DATA SHOWN>

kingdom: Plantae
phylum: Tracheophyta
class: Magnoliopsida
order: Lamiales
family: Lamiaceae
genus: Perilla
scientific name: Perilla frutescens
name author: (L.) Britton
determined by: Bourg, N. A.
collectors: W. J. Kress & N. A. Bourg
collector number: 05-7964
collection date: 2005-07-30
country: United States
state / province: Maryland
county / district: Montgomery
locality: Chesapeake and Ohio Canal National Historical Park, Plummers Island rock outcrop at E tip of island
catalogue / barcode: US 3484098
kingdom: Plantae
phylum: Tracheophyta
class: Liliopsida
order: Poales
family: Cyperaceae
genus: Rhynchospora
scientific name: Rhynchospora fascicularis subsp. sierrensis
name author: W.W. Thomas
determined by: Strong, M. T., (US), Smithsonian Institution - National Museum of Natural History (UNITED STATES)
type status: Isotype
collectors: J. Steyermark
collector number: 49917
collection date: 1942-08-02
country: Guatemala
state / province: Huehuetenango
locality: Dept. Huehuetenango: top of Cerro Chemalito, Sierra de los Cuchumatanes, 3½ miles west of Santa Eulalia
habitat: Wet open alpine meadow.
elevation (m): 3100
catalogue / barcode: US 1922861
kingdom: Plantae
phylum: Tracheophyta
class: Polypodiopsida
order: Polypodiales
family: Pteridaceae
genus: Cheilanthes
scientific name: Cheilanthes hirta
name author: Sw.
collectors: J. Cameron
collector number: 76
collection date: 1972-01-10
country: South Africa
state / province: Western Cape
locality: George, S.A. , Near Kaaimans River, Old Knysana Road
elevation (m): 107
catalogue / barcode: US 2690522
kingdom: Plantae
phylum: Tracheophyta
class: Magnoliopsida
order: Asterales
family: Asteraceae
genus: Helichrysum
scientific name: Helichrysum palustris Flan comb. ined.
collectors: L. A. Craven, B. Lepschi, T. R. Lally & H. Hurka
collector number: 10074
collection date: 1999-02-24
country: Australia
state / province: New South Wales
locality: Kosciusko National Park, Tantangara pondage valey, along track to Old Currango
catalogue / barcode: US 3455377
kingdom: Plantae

SHORT PROBLEM> Switch "collection date" to "date collected" everywhere it appears in the entries, then write out all the entries again with nothing else changed.

RESULT OF THE TASK>
kingdom: Plantae
phylum: Tracheophyta
class: Magnoliopsida
order: Lamiales
family: Lamiaceae
genus: Perilla
scientific name: Perilla frutescens
name author: (L.) Britton
determined by: Bourg, N. A.
collectors: W. J. Kress & N. A. Bourg
collector number: 05-7964
date collected: 2005-07-30
country: United States
state / province: Maryland
county / district: Montgomery
locality: Chesapeake and Ohio Canal National Historical Park, Plummers Island rock outcrop at E tip of island
catalogue / barcode: US 3484098
kingdom: Plantae
phylum: Tracheophyta
class: Liliopsida
order: Poales
family: Cyperaceae
genus: Rhynchospora
scientific name: Rhynchospora fascicularis subsp. sierrensis
name author: W.W. Thomas
determined by: Strong, M. T., (US), Smithsonian Institution - National Museum of Natural History (UNITED STATES)
type status: Isotype
collectors: J. Steyermark
collector number: 49917
date collected: 1942-08-02
country: Guatemala
state / province: Huehuetenango
locality: Dept. Huehuetenango: top of Cerro Chemalito, Sierra de los Cuchumatanes, 3½ miles west of Santa Eulalia
habitat: Wet open alpine meadow.
elevation (m): 3100
catalogue / barcode: US 1922861
kingdom: Plantae
phylum: Tracheophyta
class: Polypodiopsida
order: Polypodiales
family: Pteridaceae
genus: Cheilanthes
scientific name: Cheilanthes hirta
name author: Sw.
collectors: J. Cameron
collector number: 76
date collected: 1972-01-10
country: South Africa
state / province: Western Cape
locality: George, S.A. , Near Kaaimans River, Old Knysana Road
elevation (m): 107
catalogue / barcode: US 2690522
kingdom: Plantae
phylum: Tracheophyta
class: Magnoliopsida
order: Asterales
family: Asteraceae
genus: Helichrysum
scientific name: Helichrysum palustris Flan comb. ined.
collectors: L. A. Craven, B. Lepschi, T. R. Lally & H. Hurka
collector number: 10074
date collected: 1999-02-24
country: Australia
state / province: New South Wales
locality: Kosciusko National Park, Tantangara pondage valey, along track to Old Currango
catalogue / barcode: US 3455377
kingdom: Plantae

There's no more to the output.